Well, there are so much to speak of. What i kept deep down that i don't understand about it myself. How complicated a simple life can be. When you are 16, you learn practically about teenage love. Because in ten years time, you might get married or already married. Whatever can happens, if you are still breathing in that ten years time.
I always think further up because i do something. Sometime, while i was talking, suddenly i shut my mouth because i thought that my next word might hurt or too sensitive. If they really want to know, i will tell them in a good way telling them how i actually do not want to offence them. I mean it.
Having this long distance relationship, looks hard. Now, we are seldom connecting with each other only make things worst. Do i question your loyalty? I do. How can't i because there is a new alphabet that does not makes sense... Your crush? Your ex crush? Or whatever it is. Well, don't mind me, its just NOTHING to me. I am cool. SO cool about it.
I am mad but, *sigh* i don't want you to know it because i know you are dealing with too much problems now. I don't want to be one of your problem. And i just, it is just a hunch in me saying that you need space. Okay.
Sometime i think, i am considering too much.
My sister had a long distance relationship which works for her because that guy never make her jealous and he never felt jealous about my sister even she told him that she had admires.
Me? I am the one feeling too jealous about you. When you never felt jealous of me.
Oh whatever.
Then i see you being hurt by someone else. People know about you and someone else. I see you feeling jealous about someone else.
Am i blind or i misread things. Well, i don't know and i don't have anything to say about it.
Maybe, things did not work for us. Because we are actually nothing. Right?
Do what you think is right.
You know, i am getting used of being betray or broken so when i see what had happen to you i felt sorry then i see about that new alphabet, i am heartless. Seriously.
At first, i was mad because i care. I am puzzle about what i just knew. Then something whisper to me, you already expect something bad right, maybe this is it. Maybe.
So i am heartless. I am getting used to it.
Have you ever wonder how i will feel if i knew about any of it? I am sorry that you had been dealing with so much stuffs lately, alone. It is not because i don't want to be there but, we are just far away. I know you have best friends, your buddies even i don't know them but at least i know you have someone.
I had been dealing so much too, maybe not the same things that you had been through but i know that telling you any of it will only makes you become worried. If you care.

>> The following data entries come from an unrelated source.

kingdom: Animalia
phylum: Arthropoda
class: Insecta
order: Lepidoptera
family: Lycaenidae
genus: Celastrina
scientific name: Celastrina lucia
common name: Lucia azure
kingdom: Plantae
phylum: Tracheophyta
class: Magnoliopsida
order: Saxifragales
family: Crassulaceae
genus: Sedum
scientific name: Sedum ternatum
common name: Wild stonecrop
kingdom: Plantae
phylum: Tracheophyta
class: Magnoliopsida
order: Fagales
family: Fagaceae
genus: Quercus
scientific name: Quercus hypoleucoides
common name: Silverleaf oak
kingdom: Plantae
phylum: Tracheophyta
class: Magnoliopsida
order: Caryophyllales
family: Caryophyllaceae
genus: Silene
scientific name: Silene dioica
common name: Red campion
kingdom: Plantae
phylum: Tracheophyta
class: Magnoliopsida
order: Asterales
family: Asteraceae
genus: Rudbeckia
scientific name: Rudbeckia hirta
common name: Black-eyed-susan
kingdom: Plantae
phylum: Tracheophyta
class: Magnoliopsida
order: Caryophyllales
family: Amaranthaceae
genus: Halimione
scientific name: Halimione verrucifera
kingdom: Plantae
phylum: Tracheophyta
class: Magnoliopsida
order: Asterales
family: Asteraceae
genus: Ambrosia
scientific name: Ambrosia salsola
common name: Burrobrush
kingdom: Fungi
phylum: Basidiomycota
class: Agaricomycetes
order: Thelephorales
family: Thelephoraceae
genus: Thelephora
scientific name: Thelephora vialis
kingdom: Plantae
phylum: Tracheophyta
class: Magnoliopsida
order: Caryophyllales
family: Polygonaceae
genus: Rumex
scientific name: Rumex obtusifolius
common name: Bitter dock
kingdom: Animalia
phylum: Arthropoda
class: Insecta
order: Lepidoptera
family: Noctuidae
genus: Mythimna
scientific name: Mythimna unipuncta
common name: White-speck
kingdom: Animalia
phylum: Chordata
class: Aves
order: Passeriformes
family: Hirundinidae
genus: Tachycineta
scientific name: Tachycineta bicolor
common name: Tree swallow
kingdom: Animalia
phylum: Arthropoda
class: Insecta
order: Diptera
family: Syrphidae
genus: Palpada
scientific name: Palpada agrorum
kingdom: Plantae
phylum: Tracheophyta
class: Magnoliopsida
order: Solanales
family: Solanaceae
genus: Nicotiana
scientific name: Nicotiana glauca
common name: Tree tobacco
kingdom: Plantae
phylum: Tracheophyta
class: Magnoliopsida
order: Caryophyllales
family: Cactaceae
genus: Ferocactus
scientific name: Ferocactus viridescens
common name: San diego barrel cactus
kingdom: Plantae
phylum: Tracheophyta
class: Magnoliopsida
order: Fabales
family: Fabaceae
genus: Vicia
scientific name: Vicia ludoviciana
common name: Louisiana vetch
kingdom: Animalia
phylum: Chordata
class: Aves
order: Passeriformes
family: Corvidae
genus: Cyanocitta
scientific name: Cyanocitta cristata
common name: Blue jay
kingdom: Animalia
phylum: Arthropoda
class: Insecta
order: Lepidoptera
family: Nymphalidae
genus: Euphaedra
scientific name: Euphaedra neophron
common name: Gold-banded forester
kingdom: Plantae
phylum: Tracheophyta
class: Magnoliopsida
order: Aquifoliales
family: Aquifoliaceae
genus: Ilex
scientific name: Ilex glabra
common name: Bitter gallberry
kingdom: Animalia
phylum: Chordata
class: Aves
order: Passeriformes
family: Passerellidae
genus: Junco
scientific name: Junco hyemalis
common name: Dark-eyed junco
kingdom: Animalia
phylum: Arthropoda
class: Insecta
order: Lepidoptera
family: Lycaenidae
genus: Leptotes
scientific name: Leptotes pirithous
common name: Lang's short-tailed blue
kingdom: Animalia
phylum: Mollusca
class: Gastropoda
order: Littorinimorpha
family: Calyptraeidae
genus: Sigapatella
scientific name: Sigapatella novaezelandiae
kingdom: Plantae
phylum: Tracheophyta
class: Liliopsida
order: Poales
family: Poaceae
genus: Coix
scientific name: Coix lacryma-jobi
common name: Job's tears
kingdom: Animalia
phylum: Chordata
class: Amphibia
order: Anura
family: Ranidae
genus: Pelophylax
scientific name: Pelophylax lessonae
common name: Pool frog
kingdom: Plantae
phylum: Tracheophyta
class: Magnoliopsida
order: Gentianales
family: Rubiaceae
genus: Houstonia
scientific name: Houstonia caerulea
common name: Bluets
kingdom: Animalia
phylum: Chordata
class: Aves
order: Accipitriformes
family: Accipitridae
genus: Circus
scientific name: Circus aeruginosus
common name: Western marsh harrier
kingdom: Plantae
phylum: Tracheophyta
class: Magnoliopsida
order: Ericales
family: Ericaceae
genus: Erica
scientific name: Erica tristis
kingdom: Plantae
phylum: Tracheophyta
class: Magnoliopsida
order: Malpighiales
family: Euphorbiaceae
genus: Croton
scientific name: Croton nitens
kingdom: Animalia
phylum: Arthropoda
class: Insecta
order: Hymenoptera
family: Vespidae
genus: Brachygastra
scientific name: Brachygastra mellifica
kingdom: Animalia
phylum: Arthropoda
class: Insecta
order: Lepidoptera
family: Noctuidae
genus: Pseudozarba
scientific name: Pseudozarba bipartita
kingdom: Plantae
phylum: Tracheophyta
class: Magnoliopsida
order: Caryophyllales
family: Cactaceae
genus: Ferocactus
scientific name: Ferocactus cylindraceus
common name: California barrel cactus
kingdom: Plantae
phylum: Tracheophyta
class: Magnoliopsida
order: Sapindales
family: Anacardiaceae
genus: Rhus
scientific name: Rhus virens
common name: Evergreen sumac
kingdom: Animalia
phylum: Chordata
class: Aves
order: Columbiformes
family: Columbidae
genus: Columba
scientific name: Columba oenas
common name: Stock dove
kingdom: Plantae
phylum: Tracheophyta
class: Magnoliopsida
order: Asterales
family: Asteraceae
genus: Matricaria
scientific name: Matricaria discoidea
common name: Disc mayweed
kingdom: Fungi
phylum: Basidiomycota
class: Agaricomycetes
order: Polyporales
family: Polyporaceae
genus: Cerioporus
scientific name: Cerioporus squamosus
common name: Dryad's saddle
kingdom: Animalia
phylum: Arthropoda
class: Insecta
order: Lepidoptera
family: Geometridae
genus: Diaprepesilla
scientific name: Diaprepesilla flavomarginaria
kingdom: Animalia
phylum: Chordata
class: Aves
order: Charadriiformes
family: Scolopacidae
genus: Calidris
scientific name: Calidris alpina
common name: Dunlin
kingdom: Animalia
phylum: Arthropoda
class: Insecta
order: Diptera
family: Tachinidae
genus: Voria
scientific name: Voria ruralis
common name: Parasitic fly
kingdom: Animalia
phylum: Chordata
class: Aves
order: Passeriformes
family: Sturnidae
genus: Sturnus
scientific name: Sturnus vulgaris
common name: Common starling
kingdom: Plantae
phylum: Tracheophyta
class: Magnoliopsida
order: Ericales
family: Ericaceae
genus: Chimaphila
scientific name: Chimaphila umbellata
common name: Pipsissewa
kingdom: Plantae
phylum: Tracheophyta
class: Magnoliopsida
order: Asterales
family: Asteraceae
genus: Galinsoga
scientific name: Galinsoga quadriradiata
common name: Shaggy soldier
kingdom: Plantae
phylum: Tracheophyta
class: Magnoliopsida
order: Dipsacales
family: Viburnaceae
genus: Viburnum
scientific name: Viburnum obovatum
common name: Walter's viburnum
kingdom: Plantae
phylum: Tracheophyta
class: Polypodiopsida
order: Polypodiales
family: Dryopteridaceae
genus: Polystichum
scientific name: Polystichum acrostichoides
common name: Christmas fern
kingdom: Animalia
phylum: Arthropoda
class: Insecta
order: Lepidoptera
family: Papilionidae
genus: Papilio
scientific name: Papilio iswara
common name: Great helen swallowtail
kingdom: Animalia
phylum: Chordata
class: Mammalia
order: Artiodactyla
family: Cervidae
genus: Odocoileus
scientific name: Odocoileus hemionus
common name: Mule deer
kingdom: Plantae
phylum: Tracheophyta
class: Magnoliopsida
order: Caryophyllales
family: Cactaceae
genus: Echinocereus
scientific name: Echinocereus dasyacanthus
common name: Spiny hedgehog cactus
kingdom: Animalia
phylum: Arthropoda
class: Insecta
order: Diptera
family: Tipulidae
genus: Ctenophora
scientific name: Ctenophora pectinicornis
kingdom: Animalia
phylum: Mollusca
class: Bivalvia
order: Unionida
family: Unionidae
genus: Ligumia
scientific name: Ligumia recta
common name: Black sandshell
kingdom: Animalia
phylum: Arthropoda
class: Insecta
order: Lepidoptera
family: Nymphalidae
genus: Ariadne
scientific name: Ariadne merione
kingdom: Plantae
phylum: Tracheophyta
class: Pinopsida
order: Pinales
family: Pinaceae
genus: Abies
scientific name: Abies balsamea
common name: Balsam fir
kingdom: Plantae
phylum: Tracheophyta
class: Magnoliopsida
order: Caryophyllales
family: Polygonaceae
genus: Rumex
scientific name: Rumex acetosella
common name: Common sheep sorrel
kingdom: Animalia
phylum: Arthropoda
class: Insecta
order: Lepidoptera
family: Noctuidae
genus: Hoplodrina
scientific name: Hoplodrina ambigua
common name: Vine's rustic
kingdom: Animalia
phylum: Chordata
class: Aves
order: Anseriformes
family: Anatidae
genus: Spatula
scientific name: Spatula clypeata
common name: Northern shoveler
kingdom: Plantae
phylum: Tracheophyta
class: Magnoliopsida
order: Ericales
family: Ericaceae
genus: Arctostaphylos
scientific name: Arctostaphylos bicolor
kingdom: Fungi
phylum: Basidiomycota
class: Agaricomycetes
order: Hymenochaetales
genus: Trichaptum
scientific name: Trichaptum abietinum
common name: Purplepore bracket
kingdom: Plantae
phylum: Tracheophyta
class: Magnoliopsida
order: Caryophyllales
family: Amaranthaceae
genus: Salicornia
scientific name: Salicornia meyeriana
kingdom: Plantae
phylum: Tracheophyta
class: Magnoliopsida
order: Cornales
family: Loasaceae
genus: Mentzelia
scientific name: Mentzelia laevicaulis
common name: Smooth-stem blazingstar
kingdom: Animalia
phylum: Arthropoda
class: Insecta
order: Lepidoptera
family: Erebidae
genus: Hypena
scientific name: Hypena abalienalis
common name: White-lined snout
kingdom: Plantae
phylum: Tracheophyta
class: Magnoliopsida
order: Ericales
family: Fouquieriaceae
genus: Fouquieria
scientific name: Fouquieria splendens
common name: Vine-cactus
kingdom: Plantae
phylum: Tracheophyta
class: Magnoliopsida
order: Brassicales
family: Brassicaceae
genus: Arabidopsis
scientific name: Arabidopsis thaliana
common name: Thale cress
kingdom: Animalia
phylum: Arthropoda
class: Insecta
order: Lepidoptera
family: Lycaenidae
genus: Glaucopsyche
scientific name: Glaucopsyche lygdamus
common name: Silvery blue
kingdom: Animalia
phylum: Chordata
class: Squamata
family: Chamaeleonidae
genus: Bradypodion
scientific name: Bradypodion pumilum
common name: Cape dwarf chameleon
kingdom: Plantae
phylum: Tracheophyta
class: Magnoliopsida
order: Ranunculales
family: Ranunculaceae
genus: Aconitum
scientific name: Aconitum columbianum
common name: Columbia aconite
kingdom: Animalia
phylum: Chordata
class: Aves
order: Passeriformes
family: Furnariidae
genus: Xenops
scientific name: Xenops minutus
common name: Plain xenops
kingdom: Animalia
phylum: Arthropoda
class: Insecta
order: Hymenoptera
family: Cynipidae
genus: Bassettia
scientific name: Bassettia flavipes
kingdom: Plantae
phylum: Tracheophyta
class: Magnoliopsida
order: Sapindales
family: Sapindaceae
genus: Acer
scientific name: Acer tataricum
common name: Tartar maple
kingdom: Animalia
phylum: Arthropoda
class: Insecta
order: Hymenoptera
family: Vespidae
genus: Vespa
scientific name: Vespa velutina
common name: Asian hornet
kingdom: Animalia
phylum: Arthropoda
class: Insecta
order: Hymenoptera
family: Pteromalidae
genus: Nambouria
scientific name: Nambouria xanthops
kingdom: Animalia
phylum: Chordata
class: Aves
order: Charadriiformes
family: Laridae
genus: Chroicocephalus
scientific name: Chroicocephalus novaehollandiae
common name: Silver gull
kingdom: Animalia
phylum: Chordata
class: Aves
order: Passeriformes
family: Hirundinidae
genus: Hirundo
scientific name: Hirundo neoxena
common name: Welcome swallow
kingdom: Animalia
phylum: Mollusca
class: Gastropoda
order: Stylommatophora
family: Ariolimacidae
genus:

If you are thinking about the same thing, means telling me any of it will only makes me concern them why that i know is not your problem but more about someone else.
Well, i am sorry for being so far away. If you think having scandal or whatever, help you to feel less alone or whatever, then go on. I am not against you. You have your own rights to do what you want. But just for you to know, things will be different. You don't have to worry about me any more. Seriously. I am non of your concern.
We don't quarrel but we offend have misunderstands. And i know that i am the one who is having all of the misunderstanding. So for being someone like this. If being myself burden you, then just walk away and it will never burden you again.